When Officer Desiree Peterson responded to a report of a driver slumped over the wheel in her car in Westerly on May 24, she knew there was a chance that fentanyl was involved.
Peterson collected six syringes, several bags with an off-white residue that were tucked in a cigarette box, and other drug paraphernalia found in the driver's purse, Westerly Police Chief Shawn Lacey said. The driver, a young woman, told officers she had heroin, a police report said.
A field test did not detect heroin, but the powder tested positive for fentanyl, Lacey said. Despite taking several precautions, including using gloves and avoiding direct contact, the officer soon felt some of the effects of exposure.
"At the station," Lacey said, Peterson "was showing several signs of possible exposure, beginning with a rapid heartbeat and then sweating profusely."
Personnel with the Westerly Ambulance Corps provided treatment for Peterson at the Westerly police station, helping her avoid a trip to the hospital, and she was able to eventually return to work with no long-term effects.
"The reality is, this is the type of challenge we face every day," Lacey said. "We try to limit (field) testing, but we are also balancing the needs of the investigation. If we wait and send everything out for testing, then there's a chance the person could be released without charges."
Across the region, the dangers of fentanyl have forced officers to weigh policy concerns and investigative practices with the need to protect the safety of officers. Surrounding towns have done away with field testing in virtually all small possession cases.
In Charlestown, Police Chief Michael Paliotta said Wednesday that his officers had been fortunate in avoiding any exposure cases — and part of the reason is a policy that has reduced the direct handling of narcotics in most cases.
Paliotta said he issued the directive in March 2018, after he became chief.
"The directive put a stop to the practice of field testing suspected 'powders and pills' in order to put officer and all personnel safety first," Paliotta said. "The added risk posed by exposure to these powerful opiates such as fentanyl, carfentanil and other opiate derivatives is significant and requires special attention by law enforcement personnel. These powerful drugs, often 100-1,000 times more powerful than morphine, are showing up more often."
According to the U.S. Centers for Disease Control and Prevention, powerful opioids like fentanyl are being mixed into a variety of drugs, including cocaine, methamphetamine, and crack cocaine, at an alarming rate. In some cases, such as the recent incident in Westerly, fentanyl substitutes for the drug a dealer claims he or she is selling.
Lacey said uncertainty over what the substances are, and how test results might affect a case, has led his department to conduct field tests on occasion. Most commonly, substances believed to be a typical street drug will test positive for fentanyl, but Lacey said there have also been at least two cases in the past month in which people who believed they had drugs were carrying a substance that did not test positive for anything illegal.
"In those cases, there were no drugs and the suspect was released," Lacey said. "These examples are why it is important to test in some cases."
In Charlestown, Paliotta said the decision not to test became a simple one once the opioid epidemic struck the region. The department isn't "going soft on drugs," he explained, but has rather found a way to better limit exposure.

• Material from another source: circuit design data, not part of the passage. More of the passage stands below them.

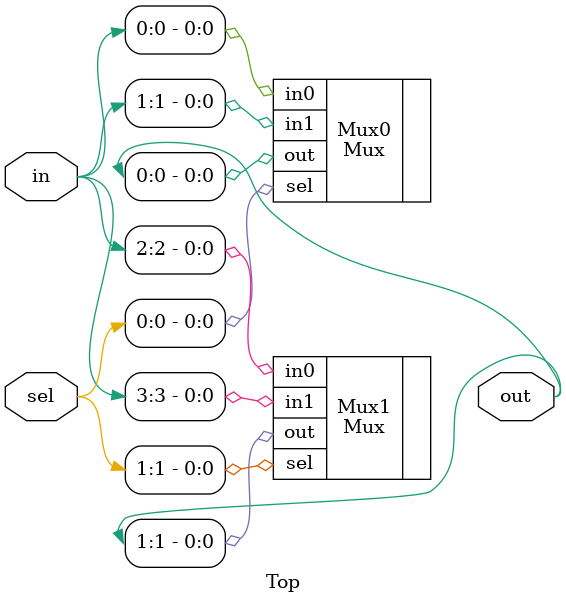
<source format=v>
`timescale 1ns / 1ps


module Top(
    input [3:0] in,
    input [1:0] sel,
    output [1:0] out
    );
    
    Mux Mux0(
    .in0(in[0]), .in1(in[1]),
    .sel(sel[0]),
    .out(out[0])
    );
    
    Mux Mux1(
    .in0(in[2]), .in1(in[3]),
    .sel(sel[1]),
    .out(out[1])
    );
    
endmodule

</source>
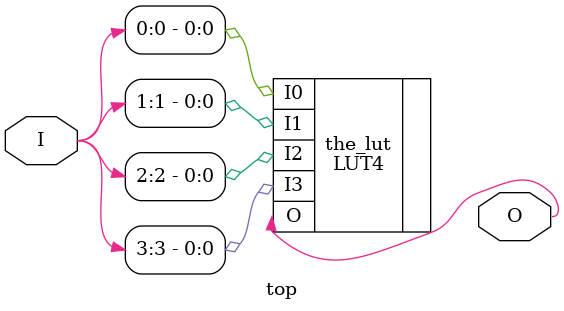
<source format=v>
module top(
  input  wire [3:0] I,
  output wire O
);

  LUT4 #(.INIT(0)) the_lut (
    .I0(I[0]),
    .I1(I[1]),
    .I2(I[2]),
    .I3(I[3]),
    .O(O)
  );

endmodule

</source>
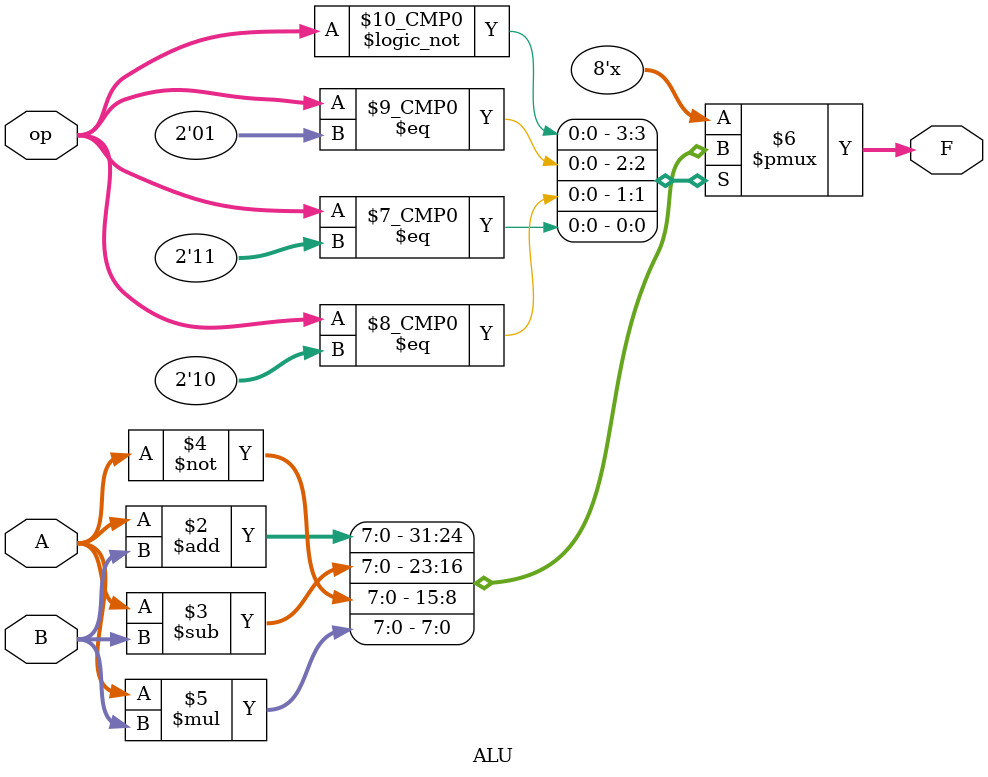
<source format=v>
`timescale 1ns / 1ps


module ALU(
    input [1:0]op,
    input [7:0]A,
    input [7:0]B,
    output reg [7:0]F
);

    always @(*)begin
        case(op)
            2'b00: begin
                F <= A + B;

            end
            2'b01: F <= A - B;
            2'b10:begin
                F <= ~A;
            end
            2'b11:begin
                F <= A * B;

            end
            default: F <= 8'bxxxxxxxx;
        endcase
    
    end

endmodule

</source>
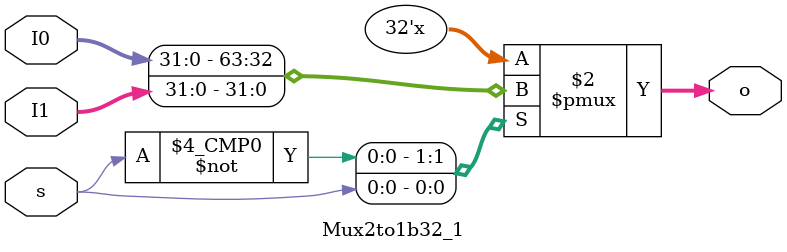
<source format=v>
`timescale 1ns / 1ps
module Mux2to1b32_1(
		input s,
		input [31:0] I0,
		input [31:0] I1,
		output reg [31:0] o
    );
    always @(*) begin
    	case(s)
			1'b0: o = I0;
			1'b1: o = I1;
			default: o = I0;
		endcase

    end
endmodule

</source>
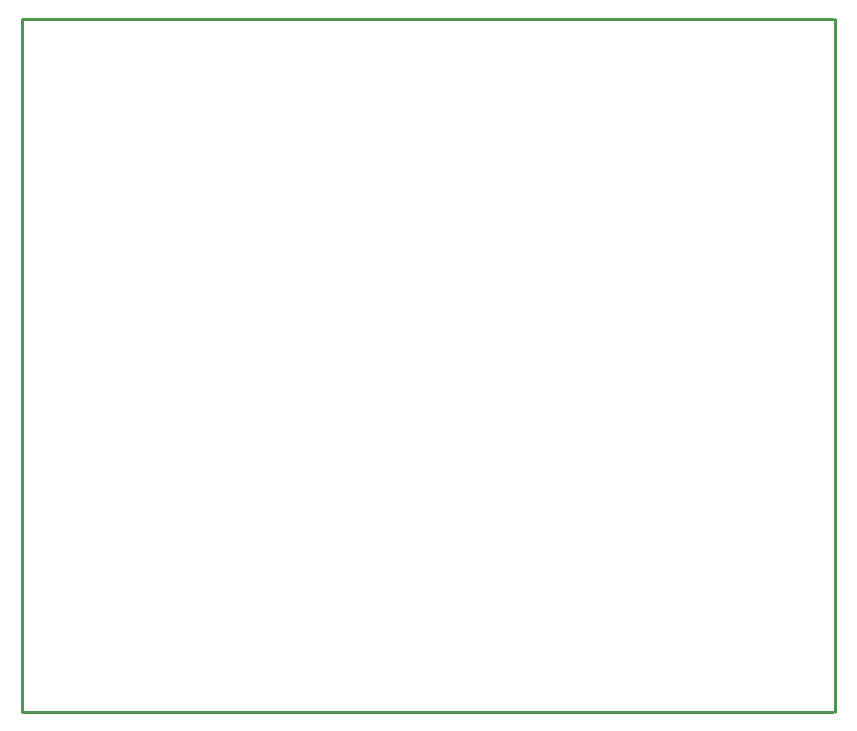
<source format=gko>
G04 Layer: BoardOutlineLayer*
G04 EasyEDA v6.5.40, 2024-07-05 22:39:17*
G04 43834020c9354f6683a6c21c991938a3,10*
G04 Gerber Generator version 0.2*
G04 Scale: 100 percent, Rotated: No, Reflected: No *
G04 Dimensions in inches *
G04 leading zeros omitted , absolute positions ,3 integer and 6 decimal *
%FSLAX36Y36*%
%MOIN*%

%ADD10C,0.0100*%
D10*
X3060000Y2705000D02*
G01*
X3060000Y395000D01*
X3055000Y395000D02*
G01*
X350000Y395000D01*
X350000Y2475000D01*
X350000Y2705000D01*
X350000Y2690000D01*
X350000Y2705000D01*
X350000Y2705000D02*
G01*
X3055000Y2705000D01*

%LPD*%
M02*

</source>
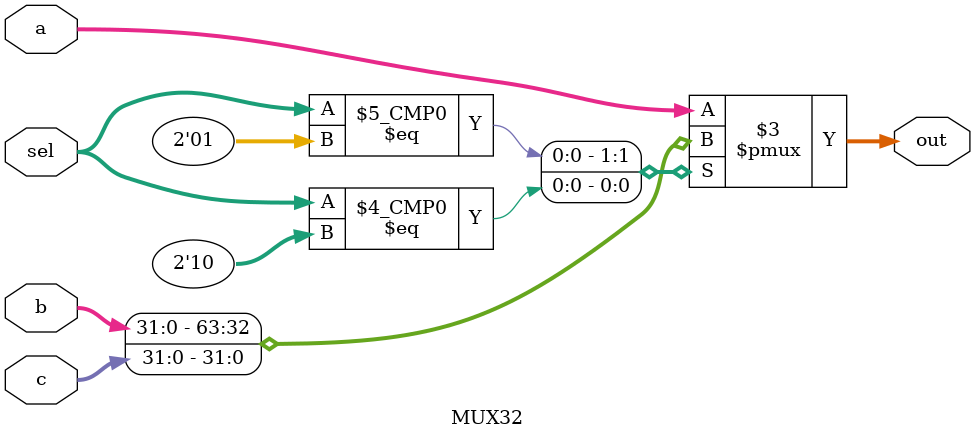
<source format=v>
`timescale 1ns / 1ps
module MUX32(
    input [1:0] sel,
    input [31:0] a,
    input [31:0] b,
    input [31:0] c,
	 output reg [31:0] out
    );

	always @(*)begin
		case(sel)
		0:out<=a;
		1:out<=b;
		2:out<=c;
		default:out<=a;
		endcase
	end
endmodule

</source>
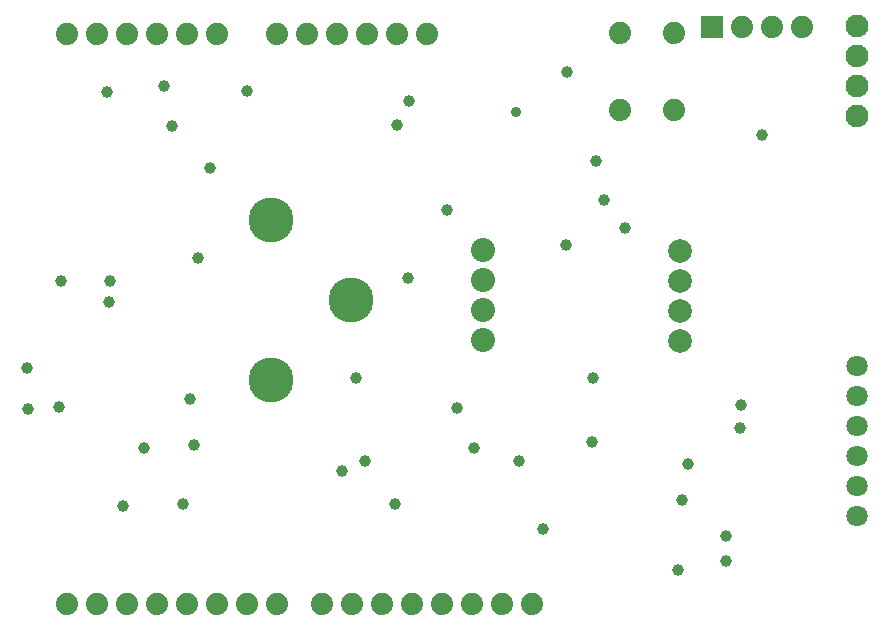
<source format=gbr>
G04 #@! TF.GenerationSoftware,KiCad,Pcbnew,(5.0.0)*
G04 #@! TF.CreationDate,2020-02-21T08:35:06-08:00*
G04 #@! TF.ProjectId,spirometer_v1_2psensors,737069726F6D657465725F76315F3270,rev?*
G04 #@! TF.SameCoordinates,Original*
G04 #@! TF.FileFunction,Copper,L2,Inr,Signal*
G04 #@! TF.FilePolarity,Positive*
%FSLAX46Y46*%
G04 Gerber Fmt 4.6, Leading zero omitted, Abs format (unit mm)*
G04 Created by KiCad (PCBNEW (5.0.0)) date 02/21/20 08:35:06*
%MOMM*%
%LPD*%
G01*
G04 APERTURE LIST*
G04 #@! TA.AperFunction,ViaPad*
%ADD10C,1.879600*%
G04 #@! TD*
G04 #@! TA.AperFunction,ViaPad*
%ADD11R,1.879600X1.879600*%
G04 #@! TD*
G04 #@! TA.AperFunction,ViaPad*
%ADD12C,3.816000*%
G04 #@! TD*
G04 #@! TA.AperFunction,ViaPad*
%ADD13C,1.800000*%
G04 #@! TD*
G04 #@! TA.AperFunction,ViaPad*
%ADD14C,2.032000*%
G04 #@! TD*
G04 #@! TA.AperFunction,ViaPad*
%ADD15C,2.000000*%
G04 #@! TD*
G04 #@! TA.AperFunction,ViaPad*
%ADD16C,1.930400*%
G04 #@! TD*
G04 #@! TA.AperFunction,ViaPad*
%ADD17C,1.006400*%
G04 #@! TD*
G04 #@! TA.AperFunction,ViaPad*
%ADD18C,0.914400*%
G04 #@! TD*
G04 APERTURE END LIST*
D10*
G04 #@! TO.N,Net-(U1-PadAREF)*
G04 #@! TO.C,U1*
X155001100Y-129073600D03*
G04 #@! TO.N,GND*
X152461100Y-129073600D03*
G04 #@! TO.N,Net-(U1-PadD13)*
X149921100Y-129073600D03*
G04 #@! TO.N,Net-(U1-PadD12)*
X147381100Y-129073600D03*
G04 #@! TO.N,Net-(U1-PadD11)*
X144841100Y-129073600D03*
G04 #@! TO.N,Net-(U1-PadD10)*
X142301100Y-129073600D03*
G04 #@! TO.N,Net-(U1-PadD9)*
X139761100Y-129073600D03*
G04 #@! TO.N,Net-(U1-PadD8)*
X137221100Y-129073600D03*
G04 #@! TO.N,Net-(U1-PadD7)*
X133411100Y-129073600D03*
G04 #@! TO.N,Net-(R21-Pad1)*
X130871100Y-129073600D03*
G04 #@! TO.N,Net-(R20-Pad1)*
X128331100Y-129073600D03*
G04 #@! TO.N,Net-(U1-PadD4)*
X125791100Y-129073600D03*
G04 #@! TO.N,Net-(R19-Pad1)*
X123251100Y-129073600D03*
G04 #@! TO.N,Net-(U1-PadD2)*
X120711100Y-129073600D03*
G04 #@! TO.N,Net-(U1-PadTX)*
X118171100Y-129073600D03*
G04 #@! TO.N,Net-(U1-PadRX)*
X115631100Y-129073600D03*
G04 #@! TO.N,Net-(U1-PadA5)*
X115631100Y-80813600D03*
G04 #@! TO.N,/OUT_PRES2*
X118171100Y-80813600D03*
G04 #@! TO.N,/OUT_PRES*
X120711100Y-80813600D03*
G04 #@! TO.N,/OUT_O2*
X123251100Y-80813600D03*
G04 #@! TO.N,/OUT_CO*
X125791100Y-80813600D03*
G04 #@! TO.N,/OUT_NO*
X128331100Y-80813600D03*
G04 #@! TO.N,/VIN*
X133411100Y-80813600D03*
G04 #@! TO.N,GND*
X135951100Y-80813600D03*
X138491100Y-80813600D03*
G04 #@! TO.N,/5V*
X141031100Y-80813600D03*
G04 #@! TO.N,Net-(U1-Pad3.3V)*
X143571100Y-80813600D03*
G04 #@! TO.N,Net-(RESET1-Pad3)*
X146111100Y-80813600D03*
G04 #@! TD*
G04 #@! TO.N,GND*
G04 #@! TO.C,JP1*
X177871100Y-80253600D03*
G04 #@! TO.N,/9V*
X175331100Y-80253600D03*
G04 #@! TO.N,/6V*
X172791100Y-80253600D03*
D11*
G04 #@! TO.N,/-6V*
X170251100Y-80253600D03*
G04 #@! TD*
D10*
G04 #@! TO.N,N/C*
G04 #@! TO.C,RESET1*
X167011700Y-80752400D03*
G04 #@! TO.N,Net-(RESET1-Pad3)*
X167011700Y-87254800D03*
G04 #@! TO.N,N/C*
X162490500Y-80752400D03*
G04 #@! TO.N,GND*
X162490500Y-87254800D03*
G04 #@! TD*
D12*
G04 #@! TO.N,Net-(R1-Pad1)*
G04 #@! TO.C,U$4*
X132923100Y-96585600D03*
G04 #@! TO.N,GND*
X139673100Y-103335600D03*
G04 #@! TO.N,N/C*
X132923100Y-110085600D03*
G04 #@! TD*
D13*
G04 #@! TO.N,Net-(U$11-Pad6)*
G04 #@! TO.C,U$11*
X182501100Y-108903600D03*
G04 #@! TO.N,Net-(U$11-Pad5)*
X182501100Y-111443600D03*
G04 #@! TO.N,Net-(U$11-Pad4)*
X182501100Y-113983600D03*
G04 #@! TO.N,/5V*
X182501100Y-116523600D03*
G04 #@! TO.N,GND*
X182501100Y-119063600D03*
G04 #@! TO.N,/OUT_PRES*
X182501100Y-121603600D03*
G04 #@! TD*
D14*
G04 #@! TO.N,Net-(C5-Pad2)*
G04 #@! TO.C,U$12*
X150841100Y-106768600D03*
G04 #@! TO.N,Net-(R7-Pad1)*
X150841100Y-101688600D03*
G04 #@! TO.N,N/C*
X150841100Y-104228600D03*
G04 #@! TO.N,Net-(R4-Pad2)*
X150841100Y-99148600D03*
G04 #@! TD*
D15*
G04 #@! TO.N,Net-(C11-Pad2)*
G04 #@! TO.C,U$2*
X167571100Y-106813600D03*
G04 #@! TO.N,Net-(R16-Pad1)*
X167571100Y-104273600D03*
G04 #@! TO.N,N/C*
X167571100Y-101733600D03*
G04 #@! TO.N,Net-(R15-Pad2)*
X167571100Y-99193600D03*
G04 #@! TD*
D16*
G04 #@! TO.N,GND*
G04 #@! TO.C,U$3*
X182501100Y-87793600D03*
G04 #@! TO.N,/OUT_PRES2*
X182501100Y-85253600D03*
G04 #@! TO.N,/5V*
X182501100Y-82713600D03*
G04 #@! TO.N,Net-(U$3-PadP$1)*
X182501100Y-80173600D03*
G04 #@! TD*
D17*
G04 #@! TO.N,GND*
X119181100Y-103472800D03*
X112272300Y-109060800D03*
X120349500Y-120795600D03*
X140110700Y-109975200D03*
X148695900Y-112464400D03*
X153928300Y-116985600D03*
X172622700Y-114140800D03*
X130865100Y-85642000D03*
X127715500Y-92144400D03*
X174502300Y-89401200D03*
X140872700Y-116985600D03*
X119028700Y-85692800D03*
X160430700Y-91534800D03*
X122178300Y-115868000D03*
X144555700Y-101517000D03*
X157916100Y-98672200D03*
G04 #@! TO.N,/6V*
X157941500Y-84067200D03*
X147832300Y-95751200D03*
X125499500Y-120611600D03*
X167745900Y-120247600D03*
X143412700Y-120643200D03*
X112323100Y-112591400D03*
X115155200Y-101707500D03*
G04 #@! TO.N,/-6V*
X138891500Y-117849200D03*
X155960300Y-122773600D03*
X114964700Y-112413600D03*
X160125900Y-115360000D03*
X160151300Y-109975200D03*
X162869100Y-97249800D03*
G04 #@! TO.N,/VIN*
X144581100Y-86505600D03*
G04 #@! TO.N,/OUT_O2*
X126039100Y-111753200D03*
G04 #@! TO.N,Net-(C5-Pad2)*
X150079500Y-115914800D03*
X126394700Y-115614000D03*
G04 #@! TO.N,Net-(R7-Pad1)*
X124515100Y-88639200D03*
G04 #@! TO.N,Net-(R16-Pad1)*
X161091100Y-94887600D03*
G04 #@! TO.N,Net-(R19-Pad1)*
X171403500Y-123335600D03*
G04 #@! TO.N,Net-(R20-Pad1)*
X171454300Y-125469200D03*
G04 #@! TO.N,Net-(R21-Pad1)*
X167339500Y-126180400D03*
G04 #@! TO.N,/OUT_PRES*
X123854700Y-85261000D03*
D18*
G04 #@! TO.N,/5V*
X153674300Y-87420000D03*
D17*
X143565100Y-88486800D03*
G04 #@! TO.N,/OUT_PRES2*
X172751100Y-112253600D03*
X168251100Y-117253600D03*
X126751100Y-99753600D03*
X119251100Y-101753600D03*
G04 #@! TD*
M02*

</source>
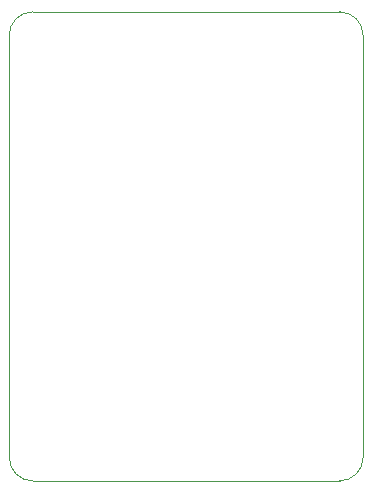
<source format=gbr>
%TF.GenerationSoftware,KiCad,Pcbnew,8.0.4*%
%TF.CreationDate,2024-11-22T16:24:22-05:00*%
%TF.ProjectId,stm32wb_base,73746d33-3277-4625-9f62-6173652e6b69,rev?*%
%TF.SameCoordinates,PX6422c40PY66c2270*%
%TF.FileFunction,Profile,NP*%
%FSLAX46Y46*%
G04 Gerber Fmt 4.6, Leading zero omitted, Abs format (unit mm)*
G04 Created by KiCad (PCBNEW 8.0.4) date 2024-11-22 16:24:22*
%MOMM*%
%LPD*%
G01*
G04 APERTURE LIST*
%TA.AperFunction,Profile*%
%ADD10C,0.050000*%
%TD*%
G04 APERTURE END LIST*
D10*
X2064214Y-35786D02*
G75*
G02*
X64214Y1964214I-14J1999986D01*
G01*
X2064214Y39685786D02*
X28035786Y39685786D01*
X28035786Y-35786D02*
X2064214Y-35786D01*
X28035786Y39685786D02*
G75*
G02*
X30035786Y37685786I14J-1999986D01*
G01*
X64214Y37685786D02*
G75*
G02*
X2064214Y39685786I1999986J14D01*
G01*
X30035786Y1964214D02*
G75*
G02*
X28035786Y-35786I-1999986J-14D01*
G01*
X30035786Y37685786D02*
X30035786Y1964214D01*
X64214Y1964214D02*
X64214Y37685786D01*
M02*

</source>
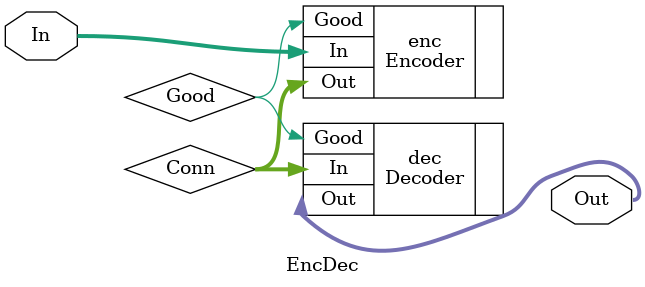
<source format=v>
`timescale 1ns / 1ns


module EncDec (In, Out);

input[7:0] In;
output [7:0] Out;

// declare intermediate 3-bit bus
wire [2:0] Conn;

Encoder enc(.In(In), .Out(Conn), .Good(Good));
Decoder dec(.In(Conn), .Good(Good), .Out(Out));

endmodule
</source>
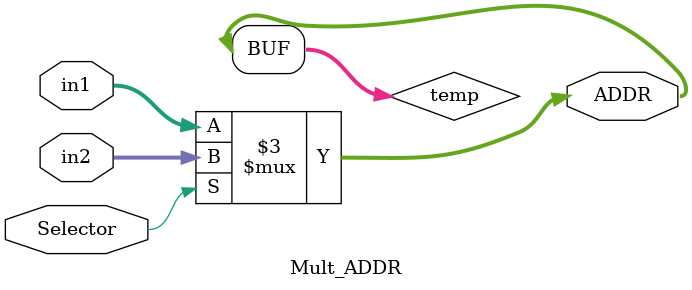
<source format=sv>
module Mult_ADDR
(
	input 			Selector,
	input [3:0]		in1,
	input [3:0]		in2,
	output [3:0] 	ADDR
	
);

reg [3:0] temp;
always@(*)//ff @(posedge clk)
	begin
	temp <= 8;
		if(Selector)
			temp <= in2;
		else
				temp <= in1;
		
	end
assign ADDR = temp;
endmodule

</source>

Charlestown officers are directed in small possession cases to use their equipment — good quality particle masks, rubber gloves and goggles at a minimum, with replacement gear available around the station — and to take detailed notes about suspects, including home and work addresses, in order to make contacting them in the future much easier.
Any suspected narcotics are then sent to the state toxicology lab for analysis as soon as possible. The policy change has led some arrests to be delayed by a week or two, Paliotta said, and helps better protect the officers.
In cases of large seizures or possession with intent to deliver illegal drugs, special arrangements can be made to have the suspected drugs field tested by another agency with the proper facilities, or the toxicology lab may handle it on short notice, the chief said.
Several other local departments have also done away with field testing. In Stonington, the department made adjustments in February 2016 after a series of heroin-fentanyl overdoses in the region.
In Hopkinton, the police moved away from field testing in late 2017. In an interview last year, Police Chief David Palmer said that concerns about fentanyl exposure "had led many departments to look differently at how we do the job. It 's not worth the chance; we just can't put the officers at risk."